Book Review: The Leader In You (1993) by Dale Carnegie

The Leader In You: How to Win Friends, Influence People and Success In a Changing World (1993) by Dale Carnegie & Associates, Inc. with Stuart R. Levine & Michael A. Crom

If you already read Dale Carnegie's masterwork How to Win Friends and Influence People (originally published in 1936), you'll find that this book is repetitive only with clearer examples, simpler chapters and modern touch. If you just read How to Win Friends and Influence People say, about less than 6 months ago, I think you don't have to read this one. But for me, the last time I read Dale Carnegie's book (including How to Stop Worrying and Start Living) was about 3-4 years ago, so this is a good refresher for me because I forget some of the key lessons that he taught. Reading The Leader In You is fun and beneficial for me because this year my focus is on leadership, one of my subject of interests. Although I've read dozens of leadership books, I still can learn greatly from this one. As Dale Carnegie writes, "Keep your mind open to change all the time. Welcome it. Court it. It is only by examining and re-examining your opinions and ideas that you can progress." How true.

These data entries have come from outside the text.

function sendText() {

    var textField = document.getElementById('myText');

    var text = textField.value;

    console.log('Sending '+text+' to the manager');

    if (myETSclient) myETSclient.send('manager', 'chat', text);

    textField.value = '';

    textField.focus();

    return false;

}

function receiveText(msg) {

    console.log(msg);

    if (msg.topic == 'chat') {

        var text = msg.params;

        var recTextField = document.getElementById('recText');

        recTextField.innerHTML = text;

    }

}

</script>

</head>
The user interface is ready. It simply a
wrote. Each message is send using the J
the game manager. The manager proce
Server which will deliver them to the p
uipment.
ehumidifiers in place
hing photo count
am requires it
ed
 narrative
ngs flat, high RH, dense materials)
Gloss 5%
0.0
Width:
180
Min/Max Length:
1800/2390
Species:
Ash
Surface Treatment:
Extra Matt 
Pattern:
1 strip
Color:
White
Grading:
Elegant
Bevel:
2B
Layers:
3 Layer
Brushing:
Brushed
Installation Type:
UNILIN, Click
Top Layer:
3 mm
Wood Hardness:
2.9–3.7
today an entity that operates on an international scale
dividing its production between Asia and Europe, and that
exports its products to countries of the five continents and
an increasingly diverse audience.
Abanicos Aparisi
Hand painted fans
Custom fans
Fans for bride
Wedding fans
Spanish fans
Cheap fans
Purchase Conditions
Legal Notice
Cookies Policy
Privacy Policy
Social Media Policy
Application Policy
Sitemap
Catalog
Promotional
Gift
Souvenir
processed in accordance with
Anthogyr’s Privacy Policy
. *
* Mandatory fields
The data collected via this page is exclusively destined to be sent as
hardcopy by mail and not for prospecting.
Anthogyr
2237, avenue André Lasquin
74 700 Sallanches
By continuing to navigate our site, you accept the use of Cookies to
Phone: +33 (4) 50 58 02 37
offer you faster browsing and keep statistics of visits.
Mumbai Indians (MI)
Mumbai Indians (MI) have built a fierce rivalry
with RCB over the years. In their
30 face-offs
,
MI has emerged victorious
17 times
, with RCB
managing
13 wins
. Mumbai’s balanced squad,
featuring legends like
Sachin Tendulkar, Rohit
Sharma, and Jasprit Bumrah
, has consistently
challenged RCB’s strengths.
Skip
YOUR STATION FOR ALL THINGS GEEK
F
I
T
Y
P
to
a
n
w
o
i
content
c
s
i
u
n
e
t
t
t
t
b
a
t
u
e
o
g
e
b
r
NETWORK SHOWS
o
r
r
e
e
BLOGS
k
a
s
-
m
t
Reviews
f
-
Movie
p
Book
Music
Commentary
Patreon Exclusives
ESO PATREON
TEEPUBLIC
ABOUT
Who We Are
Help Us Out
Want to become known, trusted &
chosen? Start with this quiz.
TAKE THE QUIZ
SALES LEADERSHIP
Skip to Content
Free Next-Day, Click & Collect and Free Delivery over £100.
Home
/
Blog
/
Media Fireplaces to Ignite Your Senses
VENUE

This book is published by Pocket Books, a division of Simon & Schuster, Inc. and as expected, it is pocket-size, only 230+ pages and 16 short chapters with Carnegie's quote at the beginning and a key lesson for each leadership principles. Dale Carnegie begins the introduction of The Leader In You by explaining that as the 21st-century approaches, the world is undergoing enormous change, and so "the human-relations revolution," a cultural change is here where "a whole new breed of leaders" is required. What the world needs is not hierarchical and bossy ways of leadership, today all the more, we need leaders who mastered the human-relations principles. "What needed is leadership, to help people achieve what they are capable of, to establish a vision of the future, to encourage, to coach and mentor, and to establish and maintain successful relationships."

Let me highlight briefly 5 Human-Relations-Leadership Principles (there are 16) with my favourite quotes:

#1 Finding the Leader In You. "Leadership is never easy. But thankfully, something else is also true: Every one of us has the potential to be a leader every day." Key lesson: The first step toward success is identifying your leadership strengths.

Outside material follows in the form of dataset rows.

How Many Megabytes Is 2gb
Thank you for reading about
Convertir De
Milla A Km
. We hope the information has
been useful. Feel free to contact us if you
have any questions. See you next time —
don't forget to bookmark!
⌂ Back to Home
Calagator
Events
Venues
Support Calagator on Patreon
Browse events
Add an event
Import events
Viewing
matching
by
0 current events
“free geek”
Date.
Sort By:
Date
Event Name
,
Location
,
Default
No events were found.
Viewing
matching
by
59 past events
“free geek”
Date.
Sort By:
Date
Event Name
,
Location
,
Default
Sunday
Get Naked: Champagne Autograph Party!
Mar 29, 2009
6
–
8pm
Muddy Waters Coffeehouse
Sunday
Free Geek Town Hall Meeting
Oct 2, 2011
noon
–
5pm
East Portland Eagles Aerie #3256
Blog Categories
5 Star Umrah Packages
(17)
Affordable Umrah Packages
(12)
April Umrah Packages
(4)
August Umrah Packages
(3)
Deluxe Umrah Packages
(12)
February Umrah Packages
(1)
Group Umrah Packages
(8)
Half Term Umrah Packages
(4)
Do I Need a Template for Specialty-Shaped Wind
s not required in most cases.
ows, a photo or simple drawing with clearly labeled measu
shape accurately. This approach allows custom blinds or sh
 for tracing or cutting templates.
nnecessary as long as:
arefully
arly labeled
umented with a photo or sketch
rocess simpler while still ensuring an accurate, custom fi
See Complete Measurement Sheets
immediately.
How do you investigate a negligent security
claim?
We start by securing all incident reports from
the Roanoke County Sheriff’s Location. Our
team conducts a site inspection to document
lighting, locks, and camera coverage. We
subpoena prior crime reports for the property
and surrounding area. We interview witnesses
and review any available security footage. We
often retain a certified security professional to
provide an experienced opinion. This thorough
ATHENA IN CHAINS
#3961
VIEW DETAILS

#2 Starting to Communicate. Here are the first steps to successful communication: 1) Make communication a top priority; 2) Be open to other people, and 3) Create a receptive environment for communication. Key lesson: Communication is built on a trusting relationship.

#3 Motivating People. Three important ways to do this: 1) Include others in the process, every step of the way; 2) Treat people as individuals; and 3) Encouraged, recognized and rewarded works well done. Key lesson: Motivation can never be forced. People have to want to do a good job.

#4 Expressing Genuine Interest In Others. "Expressing genuine interest in others – there's no better way to make people interested in you. People respond to people who are sincerely interested in them. They can't help but respond." "Even more important than expressing interest is showing it." Key lesson: There's nothing more effective and rewarding than showing a genuine interest in other people.

#5 Teaming Up for Tomorrow. "The greatest reward a leader can achieve – the greatest legacy a leader can leave – is a group of talented, self-confident, and cooperative people, how are themselves ready to lead." Wow! Key lesson: Team players are the leaders of tomorrow.

These 5 and the other 11 principles outlined in this book is timeless. Since the world today is getting more and more virtual, the need for leaders of today (and tomorrow) to be relational is all the more important. I'm aspiring to be a better leader, I teach leadership lessons in churches and organized seminars twice per year. But based on my personality, relationships are not my strength. I have to work hard and intentional to strengthen my human-relations skills. Why? Because leaders lead PEOPLE. People are the reason leaders exist. Therefore, this book is valuable to me. I recommend this book wholeheartedly. As a closing, I would like to also recommend John C. Maxwell's two books on leadership-relationship: 1) Winning with People (2004) and 2) 25 Ways to Win with People (2005, with Les Parrott). These two books are what I called The New How to Win Friends and Leading People.